あまりに哀れな端宗/歴史を面白く読む13

世祖に振り回された端宗

金宗瑞を倒した首陽大君はそのまま端宗のところへ行き、金宗瑞を排除したこと、皇甫仁を排除しなければならないと伝えた。それを聞いた端宗は叔父である首陽大君に恐怖を感じて、言われるがまま高官を招集する王命を出す。
首陽大君の同志の1人である韓明澮は、王命により王宮に集まってきた高官たちを狭い門から1人ずつ入らせるように仕向けた。高官たちの中には、首陽大君を批判する者もいて、その者たちは門をくぐったところで殺害され、皇甫仁も無抵抗のまま殺された。これが「癸酉靖難(ケユジョンナン)」である。
こうして最高権力者になった首陽大君は、1455年に7代王・世祖(セジョ)として即位する。強引に王の座を奪われた端宗、そんな彼に忠誠を誓う者たちがいる。それが成三問(ソン・サムムン)を中心とした「死六臣」だ。

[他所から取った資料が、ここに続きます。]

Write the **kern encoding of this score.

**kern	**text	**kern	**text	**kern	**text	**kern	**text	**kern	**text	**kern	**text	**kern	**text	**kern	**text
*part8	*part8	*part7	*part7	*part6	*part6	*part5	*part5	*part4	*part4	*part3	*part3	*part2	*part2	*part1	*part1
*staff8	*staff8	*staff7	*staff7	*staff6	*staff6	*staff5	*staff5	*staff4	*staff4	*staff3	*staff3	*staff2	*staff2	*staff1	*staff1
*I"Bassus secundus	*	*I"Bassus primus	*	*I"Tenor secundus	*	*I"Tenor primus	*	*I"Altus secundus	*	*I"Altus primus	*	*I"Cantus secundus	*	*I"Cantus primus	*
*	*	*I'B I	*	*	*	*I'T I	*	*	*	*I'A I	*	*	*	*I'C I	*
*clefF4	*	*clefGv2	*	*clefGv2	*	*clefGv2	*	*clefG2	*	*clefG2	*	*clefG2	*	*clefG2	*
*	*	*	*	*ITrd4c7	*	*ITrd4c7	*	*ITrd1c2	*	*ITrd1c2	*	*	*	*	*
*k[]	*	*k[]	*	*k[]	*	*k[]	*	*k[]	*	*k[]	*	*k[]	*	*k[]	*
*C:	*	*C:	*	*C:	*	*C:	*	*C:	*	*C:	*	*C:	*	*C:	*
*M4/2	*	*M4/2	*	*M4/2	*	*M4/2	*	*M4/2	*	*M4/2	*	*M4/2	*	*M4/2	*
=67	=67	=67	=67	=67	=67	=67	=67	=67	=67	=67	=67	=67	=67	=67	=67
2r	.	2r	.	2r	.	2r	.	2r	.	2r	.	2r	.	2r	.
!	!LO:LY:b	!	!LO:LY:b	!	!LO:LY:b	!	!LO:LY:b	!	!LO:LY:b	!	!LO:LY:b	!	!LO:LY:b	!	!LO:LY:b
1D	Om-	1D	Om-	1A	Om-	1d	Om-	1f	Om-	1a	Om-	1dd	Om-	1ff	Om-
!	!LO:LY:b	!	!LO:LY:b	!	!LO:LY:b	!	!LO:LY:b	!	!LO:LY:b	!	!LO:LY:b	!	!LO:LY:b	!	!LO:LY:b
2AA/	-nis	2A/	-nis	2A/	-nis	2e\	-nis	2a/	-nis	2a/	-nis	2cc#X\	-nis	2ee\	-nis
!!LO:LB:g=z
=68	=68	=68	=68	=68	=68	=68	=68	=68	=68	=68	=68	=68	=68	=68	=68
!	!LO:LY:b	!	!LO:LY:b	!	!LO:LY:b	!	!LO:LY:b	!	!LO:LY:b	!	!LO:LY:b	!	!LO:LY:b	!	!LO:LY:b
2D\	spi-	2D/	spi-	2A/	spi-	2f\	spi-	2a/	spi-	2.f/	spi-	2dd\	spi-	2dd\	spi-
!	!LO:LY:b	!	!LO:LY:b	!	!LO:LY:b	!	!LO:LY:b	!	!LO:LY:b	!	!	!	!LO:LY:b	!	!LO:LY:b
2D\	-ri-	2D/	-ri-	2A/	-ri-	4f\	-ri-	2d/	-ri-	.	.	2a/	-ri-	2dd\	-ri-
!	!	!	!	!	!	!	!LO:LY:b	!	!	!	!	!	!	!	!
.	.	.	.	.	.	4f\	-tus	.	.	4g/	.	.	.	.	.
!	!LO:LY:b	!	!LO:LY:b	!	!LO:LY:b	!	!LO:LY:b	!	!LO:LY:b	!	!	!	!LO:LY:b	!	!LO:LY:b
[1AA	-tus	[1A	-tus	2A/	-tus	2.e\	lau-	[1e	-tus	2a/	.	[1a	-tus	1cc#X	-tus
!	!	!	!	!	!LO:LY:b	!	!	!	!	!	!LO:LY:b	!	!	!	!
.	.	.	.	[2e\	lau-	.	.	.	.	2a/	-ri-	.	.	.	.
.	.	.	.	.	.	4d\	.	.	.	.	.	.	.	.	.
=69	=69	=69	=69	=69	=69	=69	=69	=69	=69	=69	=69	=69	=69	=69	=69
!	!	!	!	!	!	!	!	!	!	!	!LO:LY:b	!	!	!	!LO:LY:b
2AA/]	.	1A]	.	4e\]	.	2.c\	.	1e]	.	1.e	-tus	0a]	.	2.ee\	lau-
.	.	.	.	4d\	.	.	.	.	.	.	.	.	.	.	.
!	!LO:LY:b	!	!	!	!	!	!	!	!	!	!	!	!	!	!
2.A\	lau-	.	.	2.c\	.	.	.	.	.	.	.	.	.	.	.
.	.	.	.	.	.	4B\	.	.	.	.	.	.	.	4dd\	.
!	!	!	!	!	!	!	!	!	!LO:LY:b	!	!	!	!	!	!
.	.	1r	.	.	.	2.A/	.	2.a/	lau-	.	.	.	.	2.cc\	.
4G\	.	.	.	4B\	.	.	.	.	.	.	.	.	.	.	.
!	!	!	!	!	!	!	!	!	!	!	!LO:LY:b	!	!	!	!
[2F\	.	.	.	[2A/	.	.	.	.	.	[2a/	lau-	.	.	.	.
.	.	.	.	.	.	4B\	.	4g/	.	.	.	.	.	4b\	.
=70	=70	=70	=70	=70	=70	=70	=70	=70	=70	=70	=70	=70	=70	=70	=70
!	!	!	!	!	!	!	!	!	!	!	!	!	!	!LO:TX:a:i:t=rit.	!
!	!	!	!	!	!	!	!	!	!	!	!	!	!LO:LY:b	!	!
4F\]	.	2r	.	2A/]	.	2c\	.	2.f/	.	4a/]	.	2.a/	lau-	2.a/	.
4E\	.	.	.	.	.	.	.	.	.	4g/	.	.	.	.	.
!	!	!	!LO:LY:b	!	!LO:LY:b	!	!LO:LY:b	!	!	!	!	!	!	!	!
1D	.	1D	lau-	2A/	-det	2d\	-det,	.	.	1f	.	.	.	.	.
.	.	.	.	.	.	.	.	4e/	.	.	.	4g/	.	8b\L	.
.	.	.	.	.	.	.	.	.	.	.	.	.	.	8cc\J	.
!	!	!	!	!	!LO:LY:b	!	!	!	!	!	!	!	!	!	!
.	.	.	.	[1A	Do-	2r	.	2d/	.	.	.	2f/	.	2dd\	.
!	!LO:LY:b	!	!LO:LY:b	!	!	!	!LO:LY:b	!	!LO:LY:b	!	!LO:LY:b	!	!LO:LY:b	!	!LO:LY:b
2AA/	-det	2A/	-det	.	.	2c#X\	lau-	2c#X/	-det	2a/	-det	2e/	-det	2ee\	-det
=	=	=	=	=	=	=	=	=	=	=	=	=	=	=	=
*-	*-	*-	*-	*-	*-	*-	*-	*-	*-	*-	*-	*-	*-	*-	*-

彼らは、端宗を王に戻すため、世祖の暗殺を企てる。
しかし、それは失敗に終わってしまい、成三問たちは処刑された。




その後、世祖は「端宗を生かしたままにしておけば、また今回のようなことが起こるかもしれない」と思い、甥である端宗を死罪にした。こうして、端宗は1457年に16歳という若さで世を去った。